When we need to compute the volume of a solid of
revolution, we will need to decide whether to do an
\(x\) integral or a \(y\) integral and whether to use
disks, washers or
cylinders. **Do not** simply
try to remember all the formulas for the appropriate cases. Rather, here
are several steps to follow to help make these decisions.

- Draw the region in the \(xy\)-plane.
- Decide if we will do an \(x\)-integral or a \(y\)-integral.
- Determine the limits for the integral.
- Draw one Riemann sum rectangle in the figure.
- Rotate the rectangle about the specified axis and observe if it sweeps out a disk, a washer or a cylinder.

This decision should be made in exactly the same way we would decide
how to compute the area of the region, *without regard to the axis of
rotation*. Is it easier to compute the area as an \(x\) integral
or as a \(y\) integral? Do the same for the volume.
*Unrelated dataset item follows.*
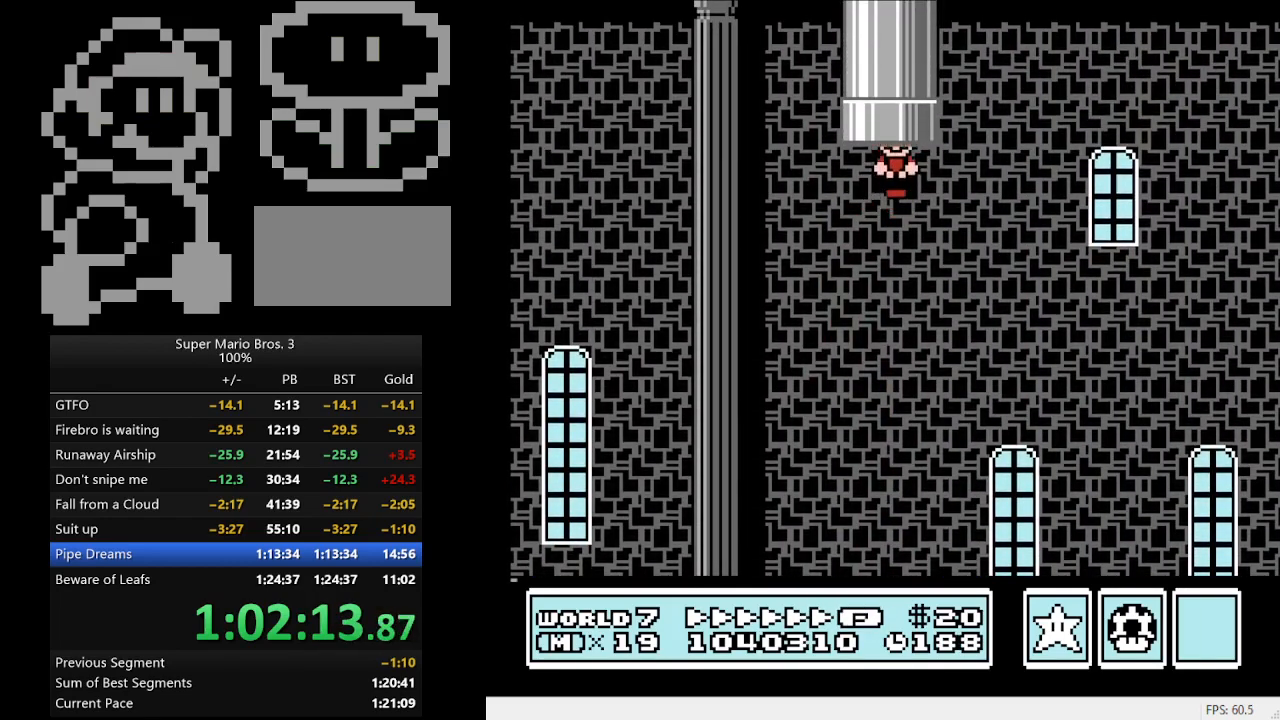
{"buttons": ["B", "DPAD_RIGHT"], "events": [[33, "DPAD_UP", "up"], [200, "B", "down"], [200, "DPAD_RIGHT", "down"]]}
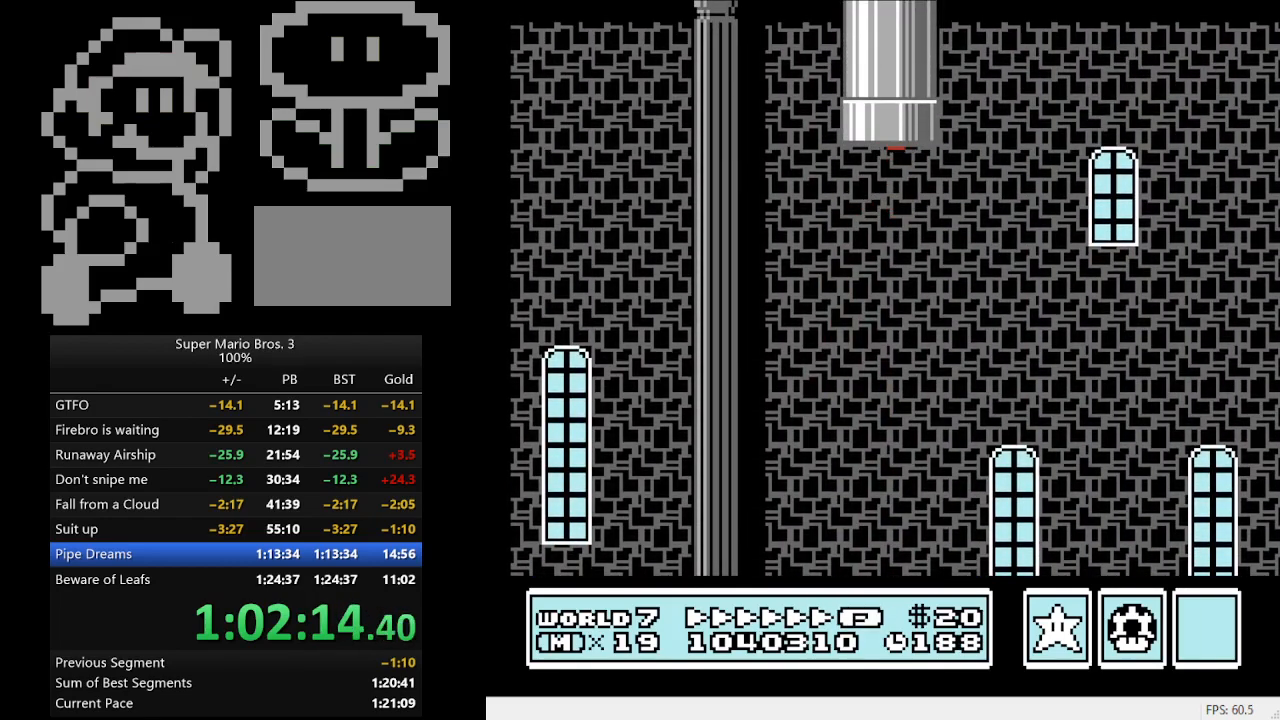
{"buttons": ["B", "DPAD_RIGHT"], "events": []}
We do this exactly as we would for computing the area.

For an \(x\)-integral the rectangle is vertical. For a \(y\)-integral the rectangle is horizontal.

On the next three pages we will discuss the volume integrals in each of the three cases. But first some examples and exercises.

The region between the parabola \(y=4x-x^2\) and the line \(y=x\) is rotated about the \(x\)-axis. To find the volume swept out, should we do an \(x\) or \(y\) integral? What is the interval of integration? Is a Riemann sum rectangle horizontal or vertical? Does the Riemann sum rectangle sweep out a disk, washer of cylinder?

The boundaries of the region are given with \(y\) as functions of \(x\). So we should do an \(x\) integral. (Further, if we tried to do it as a \(y\) integral, we would need to split the integral at \(y=3\).) To find the limits of integration, we equate the functions: \[\begin{aligned} 4x-x^2=x \quad &\Rightarrow& \quad 0&=x^2-3x=x(x-3) \\ \quad &\Rightarrow& \quad x&=0,3 \end{aligned}\] Since this is an \(x\) integral, we add a vertical Riemann sum rectangle to the plot, rotate it about the \(x\)-axis and observe it sweeps out a washer.

We now rotate the same region about the opposite axis.

The region between the parabola \(y=4x-x^2\) and the line \(y=x\) is rotated about the \(y\)-axis. To find the volume swept out, should we do an \(x\) or \(y\) integral? What is the interval of integration? Is a Riemann sum rectangle horizontal or vertical? Does the Riemann sum rectangle sweep out a disk, washer of cylinder?

The boundaries of the region are given with \(y\) as functions of \(x\). So we should still do an \(x\) integral. The limits of integration are still \(x=0,3\). Since this is an \(x\) integral, we still add a vertical Riemann sum rectangle to the plot. However, when we rotate it about the \(y\)-axis, it now sweeps out a cylinder.

Now you try.

The region between the parabola \(x=y^2\) and the \(y\)-axis for \(0 \le y \le 3\) is rotated about the \(x\)-axis. To find the volume swept out, should we do an \(x\) or \(y\) integral? What is the interval of integration? Is a Riemann sum rectangle horizontal or vertical? Does the Riemann sum rectangle sweep out a disk, washer of cylinder?

If we were going to find the *area*, would we do an
\(x\) or \(y\) integral? Would a Riemann sum rectangle be horizontal
or vertical?

We do a \(y\) integral on \(0 \le y \le 3\).

A Riemann sum rectangle is horizontal and sweeps out a cylinder.

The boundaries of the region are given with \(x\) as functions of \(y\). So we should do an \(y\) integral. The interval of integration is \(0 \le y \le 3\). Since this is an \(y\) integral, we add a horizontal Riemann sum rectangle to the plot, rotate it about the \(x\)-axis and observe it sweeps out a cylinder.

The region between the parabola \(x=y^2\) and the \(y\)-axis for \(0 \le y \le 3\) is rotated about the \(y\)-axis. To find the volume swept out, should we do an \(x\) or \(y\) integral? What is the interval of integration? Is a Riemann sum rectangle horizontal or vertical? Does the Riemann sum rectangle sweep out a disk, washer of cylinder?

If we were going to find the *area*, would we do an
\(x\) or \(y\) integral? Would a Riemann sum rectangle be horizontal
or vertical?

We do a \(y\) integral on \(0 \le y \le 3\).

A Riemann sum rectangle is horizontal and sweeps out a disk.

We still do an \(y\) integral on \(0 \le y \le 3\). Since this is an \(y\) integral, we still add a horizontal Riemann sum rectangle. However, when we rotate it about the \(y\)-axis, it now sweeps out a disk.